WORK TO COMPLETE: Give each line of the records again exactly and omit every picture.

RECORD EXTRACTS:
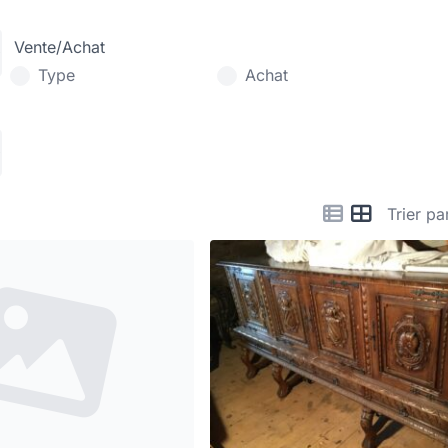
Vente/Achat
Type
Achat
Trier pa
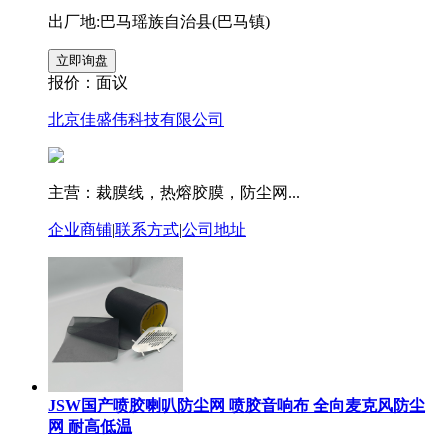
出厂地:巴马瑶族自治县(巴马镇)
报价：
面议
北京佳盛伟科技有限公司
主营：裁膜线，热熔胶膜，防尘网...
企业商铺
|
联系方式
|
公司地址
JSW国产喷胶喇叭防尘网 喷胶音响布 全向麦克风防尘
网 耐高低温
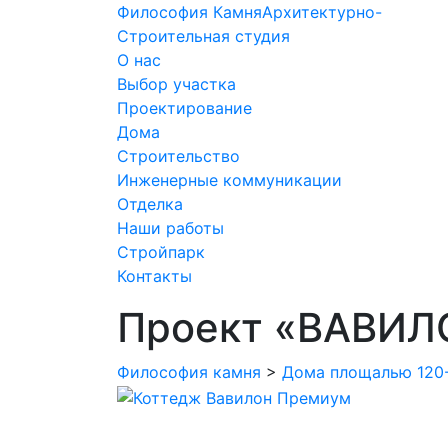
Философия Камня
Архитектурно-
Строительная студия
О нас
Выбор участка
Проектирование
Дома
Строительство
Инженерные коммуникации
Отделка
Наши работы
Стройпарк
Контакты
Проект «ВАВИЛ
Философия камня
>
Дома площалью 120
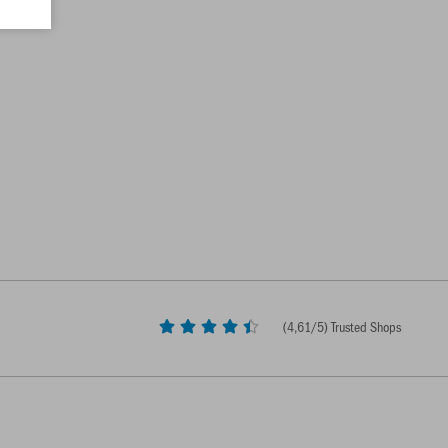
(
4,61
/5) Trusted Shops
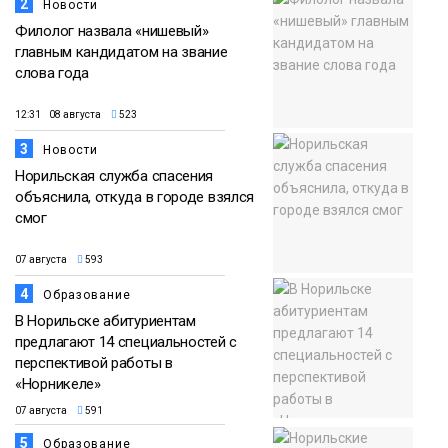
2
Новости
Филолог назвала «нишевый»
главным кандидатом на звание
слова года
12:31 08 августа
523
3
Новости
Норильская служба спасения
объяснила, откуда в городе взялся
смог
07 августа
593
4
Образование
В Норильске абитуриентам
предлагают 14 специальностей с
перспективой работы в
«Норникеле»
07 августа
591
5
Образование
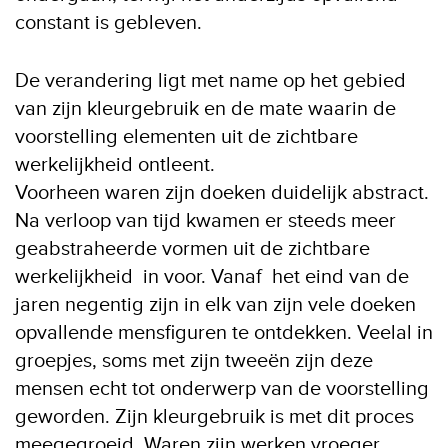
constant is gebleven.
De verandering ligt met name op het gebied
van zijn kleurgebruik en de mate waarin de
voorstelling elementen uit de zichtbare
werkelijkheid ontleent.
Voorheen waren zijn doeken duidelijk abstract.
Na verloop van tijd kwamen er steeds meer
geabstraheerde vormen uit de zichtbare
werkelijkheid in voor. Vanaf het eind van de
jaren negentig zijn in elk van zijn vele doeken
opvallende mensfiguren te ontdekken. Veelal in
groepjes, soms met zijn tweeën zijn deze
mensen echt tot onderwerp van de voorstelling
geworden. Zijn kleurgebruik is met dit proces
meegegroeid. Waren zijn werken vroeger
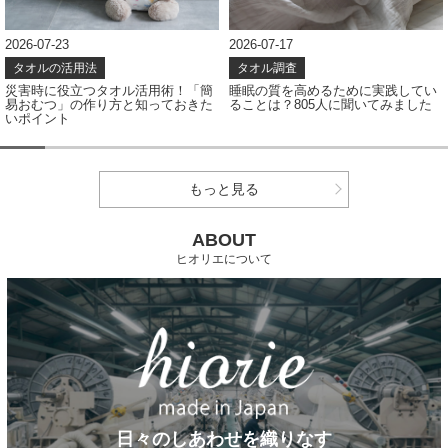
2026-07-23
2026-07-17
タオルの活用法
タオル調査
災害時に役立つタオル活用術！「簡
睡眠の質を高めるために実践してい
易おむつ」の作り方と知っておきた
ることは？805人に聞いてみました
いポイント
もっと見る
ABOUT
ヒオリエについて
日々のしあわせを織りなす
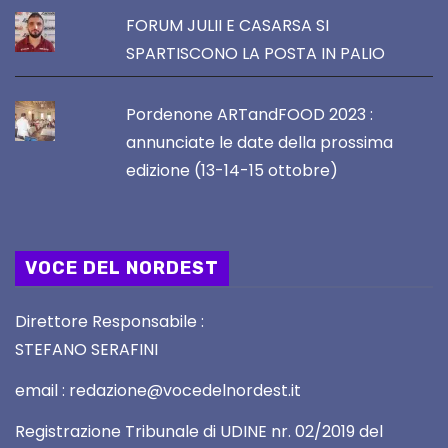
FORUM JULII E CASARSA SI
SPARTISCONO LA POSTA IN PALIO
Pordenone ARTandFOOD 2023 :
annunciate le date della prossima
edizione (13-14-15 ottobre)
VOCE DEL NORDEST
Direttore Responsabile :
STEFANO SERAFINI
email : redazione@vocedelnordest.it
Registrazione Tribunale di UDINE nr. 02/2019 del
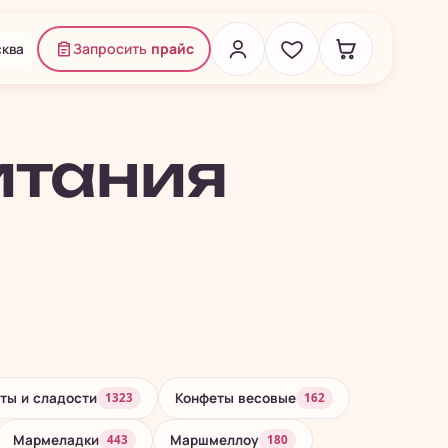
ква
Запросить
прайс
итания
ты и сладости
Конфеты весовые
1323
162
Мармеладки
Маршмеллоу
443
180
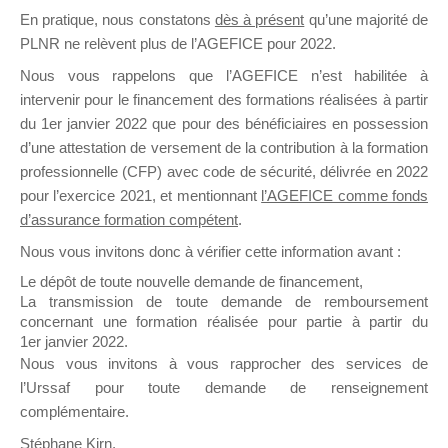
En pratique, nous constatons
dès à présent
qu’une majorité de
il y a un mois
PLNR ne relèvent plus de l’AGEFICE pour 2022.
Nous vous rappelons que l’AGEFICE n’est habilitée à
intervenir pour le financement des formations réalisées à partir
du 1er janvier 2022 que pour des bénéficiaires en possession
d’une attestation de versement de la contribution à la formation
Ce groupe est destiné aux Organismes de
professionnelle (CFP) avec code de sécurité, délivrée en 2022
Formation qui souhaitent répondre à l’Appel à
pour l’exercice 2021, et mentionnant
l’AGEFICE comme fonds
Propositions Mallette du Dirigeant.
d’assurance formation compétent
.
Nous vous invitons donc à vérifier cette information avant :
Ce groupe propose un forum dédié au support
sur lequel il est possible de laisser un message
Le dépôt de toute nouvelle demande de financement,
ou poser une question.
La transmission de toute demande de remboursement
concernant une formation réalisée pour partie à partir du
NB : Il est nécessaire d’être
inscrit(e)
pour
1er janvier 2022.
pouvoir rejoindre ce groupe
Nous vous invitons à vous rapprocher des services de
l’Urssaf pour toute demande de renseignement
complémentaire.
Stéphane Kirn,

SOLUTION FOR THIS TASK:
Vente/Achat
Type
Achat
Trier pa
出厂地:巴马瑶族自治县(巴马镇)
报价：
面议
北京佳盛伟科技有限公司
主营：裁膜线，热熔胶膜，防尘网...
企业商铺
|
联系方式
|
公司地址
JSW国产喷胶喇叭防尘网 喷胶音响布 全向麦克风防尘
网 耐高低温
Философия Камня
Архитектурно-
Строительная студия
О нас
Выбор участка
Проектирование
Дома
Строительство
Инженерные коммуникации
Отделка
Наши работы
Стройпарк
Контакты
Проект «ВАВИЛ
Философия камня
>
Дома площалью 120
(
4,61
/5) Trusted Shops
2
Новости
Филолог назвала «нишевый»
главным кандидатом на звание
слова года
12:31 08 августа
523
3
Новости
Норильская служба спасения
объяснила, откуда в городе взялся
смог
07 августа
593
4
Образование
В Норильске абитуриентам
предлагают 14 специальностей с
перспективой работы в
«Норникеле»
07 августа
591
5
Образование
constant is gebleven.
De verandering ligt met name op het gebied
van zijn kleurgebruik en de mate waarin de
voorstelling elementen uit de zichtbare
werkelijkheid ontleent.
Voorheen waren zijn doeken duidelijk abstract.
Na verloop van tijd kwamen er steeds meer
geabstraheerde vormen uit de zichtbare
werkelijkheid in voor. Vanaf het eind van de
jaren negentig zijn in elk van zijn vele doeken
opvallende mensfiguren te ontdekken. Veelal in
groepjes, soms met zijn tweeën zijn deze
mensen echt tot onderwerp van de voorstelling
geworden. Zijn kleurgebruik is met dit proces
meegegroeid. Waren zijn werken vroeger
2026-07-23
2026-07-17
タオルの活用法
タオル調査
災害時に役立つタオル活用術！「簡
睡眠の質を高めるために実践してい
易おむつ」の作り方と知っておきた
ることは？805人に聞いてみました
いポイント
もっと見る
ABOUT
ヒオリエについて
日々のしあわせを織りなす
FORUM JULII E CASARSA SI
SPARTISCONO LA POSTA IN PALIO
Pordenone ARTandFOOD 2023 :
annunciate le date della prossima
edizione (13-14-15 ottobre)
VOCE DEL NORDEST
Direttore Responsabile :
STEFANO SERAFINI
email : redazione@vocedelnordest.it
Registrazione Tribunale di UDINE nr. 02/2019 del
ква
Запросить
прайс
итания
ты и сладости
Конфеты весовые
1323
162
Мармеладки
Маршмеллоу
443
180
En pratique, nous constatons
dès à présent
qu’une majorité de
il y a un mois
PLNR ne relèvent plus de l’AGEFICE pour 2022.
Nous vous rappelons que l’AGEFICE n’est habilitée à
intervenir pour le financement des formations réalisées à partir
du 1er janvier 2022 que pour des bénéficiaires en possession
d’une attestation de versement de la contribution à la formation
Ce groupe est destiné aux Organismes de
professionnelle (CFP) avec code de sécurité, délivrée en 2022
Formation qui souhaitent répondre à l’Appel à
pour l’exercice 2021, et mentionnant
l’AGEFICE comme fonds
Propositions Mallette du Dirigeant.
d’assurance formation compétent
.
Nous vous invitons donc à vérifier cette information avant :
Ce groupe propose un forum dédié au support
sur lequel il est possible de laisser un message
Le dépôt de toute nouvelle demande de financement,
ou poser une question.
La transmission de toute demande de remboursement
concernant une formation réalisée pour partie à partir du
NB : Il est nécessaire d’être
inscrit(e)
pour
1er janvier 2022.
pouvoir rejoindre ce groupe
Nous vous invitons à vous rapprocher des services de
l’Urssaf pour toute demande de renseignement
complémentaire.
Stéphane Kirn,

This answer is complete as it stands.